▶ Selected extract:

How is Trump an immediate threat? I'm really curious. All of his policies are about protecting American interests, and rebuilding America's manufacturing complex.
If you're referring to the Immigration EO... please read it first. It's a really well-written bill. For those curious about whether it was a religious discrimination see this pie chart of the Muslims that are excluded[1]. The goal of the EO is to mitigate the influx of refugees from states that foment anti-Western ideals. It just happens to be this group are radicalized, and violent Islamic people.
> The goal of the EO is to mitigate the influx of refugees from states that foment anti-Western ideals. It just happens to be this group are radicalized, and violent Islamic people.
I don't understand this reasoning. Pakistan and Saudi Arabia, to take only two examples, are also places where a lot anti-Western activity comes from, both in ideology (via jihadist religious schools), and logistic support. If what you say is true, they should have been included in the ban.
Equally illogical is Trump's argument [1] that they couldn't take the time to consult the relevant parties from Justice, State, and Congress because that would have meant "the "bad" would rush into our country" before the EO's enactment. How does that not apply to the Muslim countries left out, like the two mentioned above, whose citizens have been the source of documented attacks on U.S. interests multiple times in the past (as opposed to the 7 countries included in the order)?
Trump is a more long term threat due to the long term fallout and international perception of the United States as a result of his actions.
Yes, his Immigration related EO does not affect nearly as many people as the rhetoric would indicate -- but what it does do is prevent travel to the United States for some 22,000 persons (and counting) at the very least while, by consensus, not really being likely to prevent entry to actual terrorists. It is not that the bill is truly discriminatory, just that it is likely to be ineffective in its aims while damaging international credibility of America as a land of inclusion (or, to rely on imagery from the plaque of the Statue of Liberty, a golden door, to accept your tempest-tossed refuse).

▶ Supplied material:
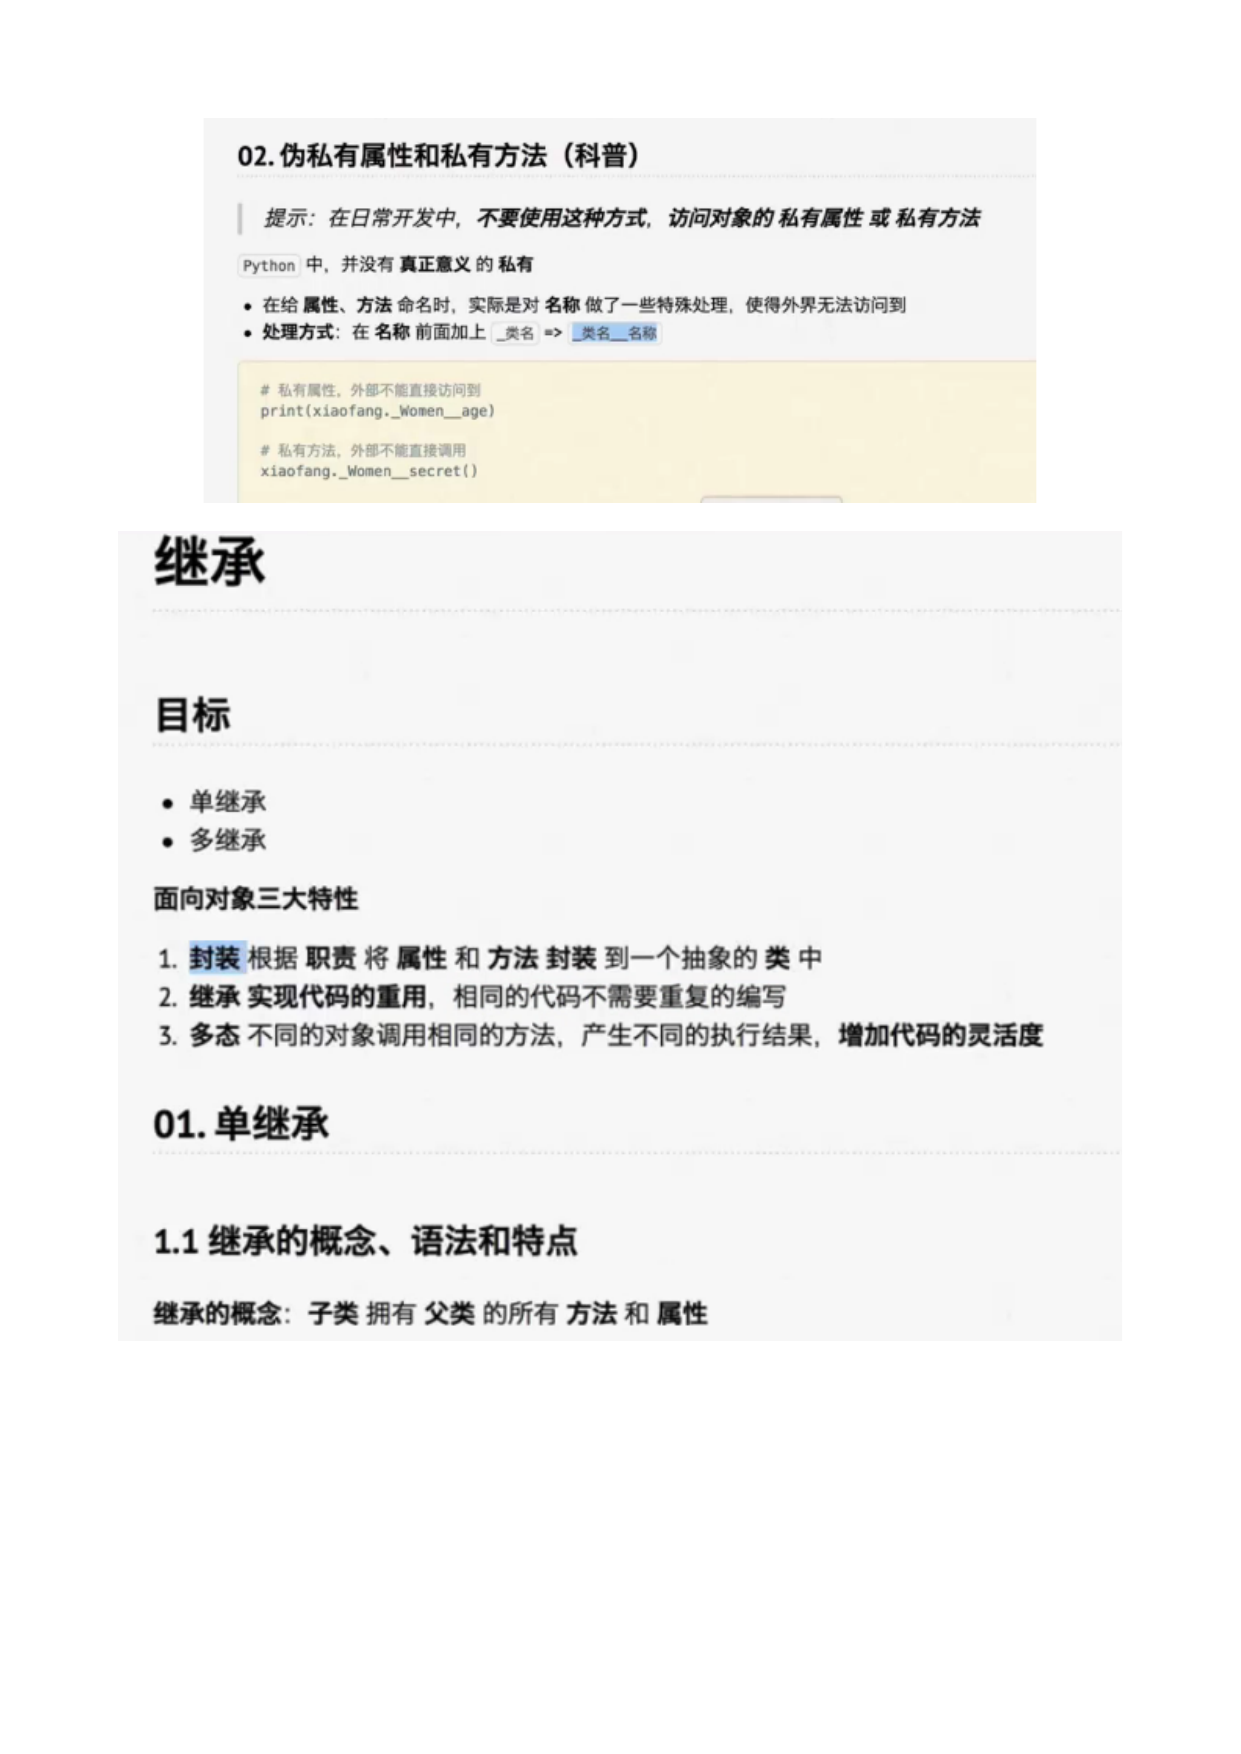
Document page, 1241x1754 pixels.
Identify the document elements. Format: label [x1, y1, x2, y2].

picture [118, 531, 1123, 1341]
picture [203, 118, 1037, 503]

▶ The tasks:
[1] Can you copy the discussion of Trump's immigration order word for word, from "Yes, his Immigration" to "your tempest-tossed refuse)."?
[2] What would come next in the discussion of Trump's immigration order? Write a continuation that follows on from its last sentence.

▶ Answers to the problems:
[1]
Yes, his Immigration related EO does not affect nearly as many people as the rhetoric would indicate -- but what it does do is prevent travel to the United States for some 22,000 persons (and counting) at the very least while, by consensus, not really being likely to prevent entry to actual terrorists. It is not that the bill is truly discriminatory, just that it is likely to be ineffective in its aims while damaging international credibility of America as a land of inclusion (or, to rely on imagery from the plaque of the Statue of Liberty, a golden door, to accept your tempest-tossed refuse).

[2]
Second, while his threat of 20% tariffs on importation from Mexico may seem like it originally promotes "buying local", there are several long term ramifications. First, construction materials and machinery [1] for American factories will ultimately increase the price of American produced goods as a result of this measure. Second, this bill will, directly and immediately, grant China greater bargaining power--with the United States. Thirdly, it causes Mexico to negotiate more aggressively with its local neighbors and with overseas partners, potentially closing trade avenues altogether with America.
Ultimately, it boils down to one thing: Trump's measures appear to be reactionary, with little view for long term fallout, international reputation, and future trade relations with partners that are not directly related to his current target (eg: trade relations with Mexico deteriorating, giving China greater negotiating power).
> Yes, his Immigration related EO does not affect nearly as many people as the rhetoric would indicate
It potentially affects, well, everyone, really: while much focus has been on the effect of the refugee ban and the 90-day shutdown from named countries, the order directs certain executive officers to determine information that foreign countries (all countries, not just the specific ones addressed by the 90 say ban) must share with the US regarding potential immigrants and orders that those officers provide recommendations of countries that should be added to an immigration ban list because they do not share the required information.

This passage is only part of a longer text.